Paul Goble
Staunton,
June 28 – Even before he became president, Donald Trump declared that “international
politics is based on a system of deals,” a view that he has sought to implement
since gaining election and that has sparked fears he will do a deal with
Vladimir Putin at their upcoming summit that will harm others, Vitaly Portnikov
says.
But
people should relax because the Helsinki meeting of the two will end like all
other meetings the US president has taken part in with dictators, without any
agreements, the Ukrainian commentator says, a pattern will continue even if he
is reelected and adds “the most experienced advisors to his team” (graniru.org/opinion/portnikov/m.271140.html).
“The
Putin-Trump meeting is a meeting of two dreamers,” Portnikov continues. “One
dreams about a simple world in which all problems are solved with the help of
deals and he comes out as the head of this world and its lover at one and the
same time. [In short,] Alexander the Great and Charlie Chaplin in one glass.”
“The
other imagines himself as the head of a superpower which decides the fate of
the world and at the same time the informal master of a secret situation.” That
is, he is “Stalin and Koreiko [a figure from Ilf and Petrov’s novel, The Golden Calf] at one and the same
time,” the commentator says.
“Of
course, the two of them should be meeting with a psychiatrist and not with one
another, but they are trying to use their partner as a psychiatrist and they
are miscalculating.”
Portnikov
argues that “Putin will not conclude a deal. He deceives his partners with
deals. At the same time, Trump has nothing to offer Putin. He can’t lift
sanctions. He can’t ‘give’ Putin Ukraine and even Syria. He can’t solve the issue
of oil prices. Despite this, Putin is certain that Trump can do everything that
he wants.”
But
the Kremlin leader is wrong: “this gold fish swims in the aquarium of Congress
and of American public opinion. And this aquarium of possibilities is hardly an
[unlimited] ocean].”
As
a result, “the Trump-Putin meeting may end as ended Trump’s meeting with Kim
Jong-un: with declarations about intentions and inconsistence that arouse
suspicions and bewilderment.” That was underscored by Kim’s latest moves even
as Trump’s national security advisor came to Moscow.
“In
the final analysis,” the commentator says, “Kim Jong-un needed a meeting with
Trump for exactly the same reason Putin does: not for an agreement, not for a
search for compromise but rather as an indication of his own greatness.” That’s
why the meeting won’t lead to the big “deal” some predict.
According
to Portnikov, “the most interesting thing is that Trump will never be able to
understand this, nor will his followers. They will convince themselves that by
meeting Kim, Trump prevented a big war on the Korean peninsula, and by meeting
with Putin, preventing in general a third world war.”
Trump
and his supporters “simply cannot understand that Kim didn’t intend to fight
with anyone,” engaged in a bluff to get Trump to pay attention to him, and as a
result, transformed himself “from a marginal leader of a poor country into a
serious partner for his neighbors.” Trump gave him legitimacy “but didn’t
deprive him of the bomb.”
“And
that is the really serious result of the meeting in Singapore,” Portnikov
suggests.
“Putin
doesn’t need legitimacy, but he does need the fear of those who count on the
defense and support of the United States in their own conflicts with the
Kremlin regime.” He needs them to feel that soon there won’t be any more
support coming from that quarter and that they must defer to him.
It
would thus be “shortsighted” not to see that the upcoming summit will have
consequences but they won’t be in the form of accord. Instead, “each such
meeting” between a Western leader and a dictator leads to “a revision of values”

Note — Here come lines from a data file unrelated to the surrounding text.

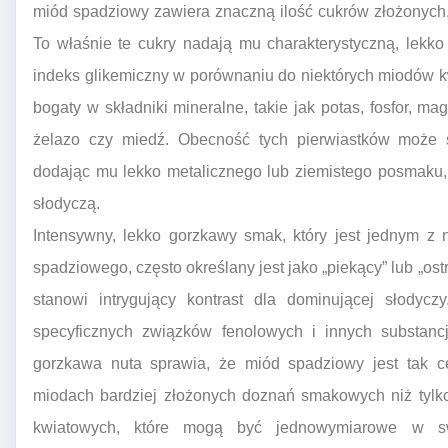
miód spadziowy zawiera znaczną ilość cukrów złożonych, t
To właśnie te cukry nadają mu charakterystyczną, lekk
indeks glikemiczny w porównaniu do niektórych miodów 
bogaty w składniki mineralne, takie jak potas, fosfor, m
żelazo czy miedź. Obecność tych pierwiastków może
dodając mu lekko metalicznego lub ziemistego posmaku, 
słodyczą.
Intensywny, lekko gorzkawy smak, który jest jednym z 
spadziowego, często określany jest jako „piekący” lub „ostr
stanowi intrygujący kontrast dla dominującej słody
specyficznych związków fenolowych i innych substanc
gorzkawa nuta sprawia, że miód spadziowy jest tak c
miodach bardziej złożonych doznań smakowych niż tylk
kwiatowych, które mogą być jednowymiarowe w swo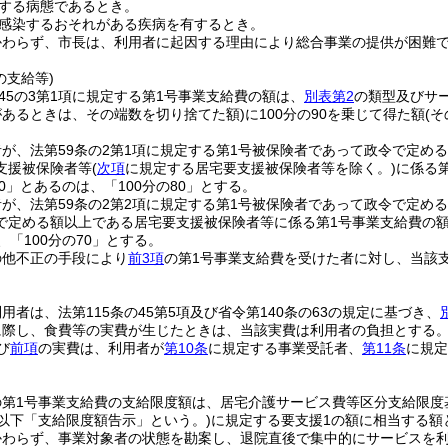
する病態であるとき。
感染するおそれがある疾病を有するとき。
かわらず、市長は、利用者に起因する理由により総合事業の提供が困難
の支給等)
の45の3第1項に規定する第1号事業支給費の額は、
別表第2
の類型及びサ
があるときは、その端数を切り捨てた額)
に100分の90を乗じて得た額
(
が、法第59条の2第1項に規定する第1号被保険者であって政令で定め
支援被保険者等
(
次項
に規定する居宅要支援被保険者等を除く。)
に係る
90」とあるのは、「100分の80」とする。
が、法第59条の2第2項に規定する第1号被保険者であって政令で定め
で定める額以上である居宅要支援被保険者等に係る第1号事業支給費の
、「100分の70」とする。
の他不正の手段により
前3項
の第1号事業支給費を受けた者に対し、当該
用者は、法第115条の45第5項及び省令第140条の63の規定に基づき、
に際し、食費等の実費が生じたときは、当該実費は利用者の負担とする
び
前項
の実費は、利用者が
第10条
に規定する事業受託者、
第11条
に規定
の第1号事業支給費の支給限度額は、居宅介護サービス費等区分支給限度
。以下「支給限度額告示」という。)
に規定する要支援1の額に相当する額
かわらず、事業対象者の状態を勘案し、退院直後で集中的にサービスを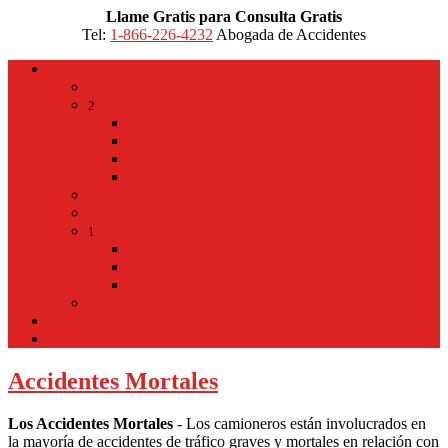
Llame Gratis para Consulta Gratis
Tel:
1-866-226-4232
Abogada de Accidentes
Home
Home
Hospital
2
Back
Close
Hospital
Mt Kisco Hospital
Mt Kisco Medical Group
Mt Kisco Taxi
Mt Kisco Hotel
Living in Mount Kisco
1
Back
Close
Living in Mount Kisco
Town of Mount Kisco
Mt Kisco Train Schedule
Español
Donacion
Accidentes Mortales
Los Accidentes Mortales
- Los camioneros están involucrados en
la mayoría de accidentes de tráfico graves y mortales en relación con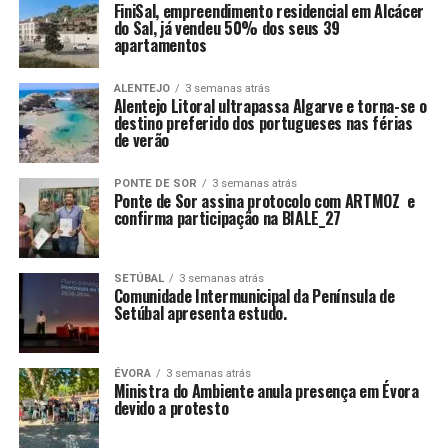
FiniSal, empreendimento residencial em Alcácer
do Sal, já vendeu 50% dos seus 39
apartamentos
ALENTEJO
3 semanas atrás
Alentejo Litoral ultrapassa Algarve e torna-se o
destino preferido dos portugueses nas férias
de verão
PONTE DE SOR
3 semanas atrás
Ponte de Sor assina protocolo com ARTMOZ e
confirma participação na BIALE_27
SETÚBAL
3 semanas atrás
Comunidade Intermunicipal da Península de
Setúbal apresenta estudo.
ÉVORA
3 semanas atrás
Ministra do Ambiente anula presença em Évora
devido a protesto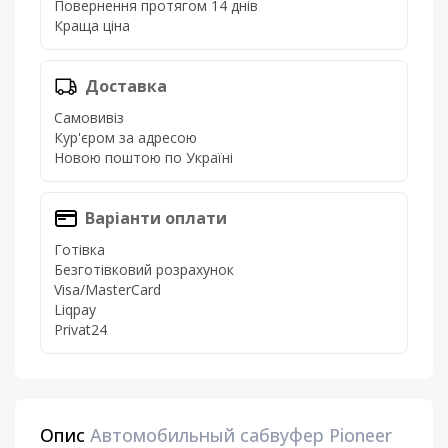
Повернення протягом 14 днів
Краща ціна
Доставка
Самовивіз
Кур'єром за адресою
Новою поштою по Україні
Варіанти оплати
Готівка
Безготівковий розрахунок
Visa/MasterCard
Liqpay
Privat24
Опис
Автомобильный сабвуфер Pioneer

and each such revision “reduces the number of people who are guided by these
values and view the US as their defender.”
“Trump
may think that his dialogues with dictators make the world more secure,”
Portnikov says. “But he is mistaken. Each meeting of the leader of the democratic
world with a dictator makes the world more dangerous and less predictable. Each
such meeting forces many people to doubt that the democratic world in general exists.”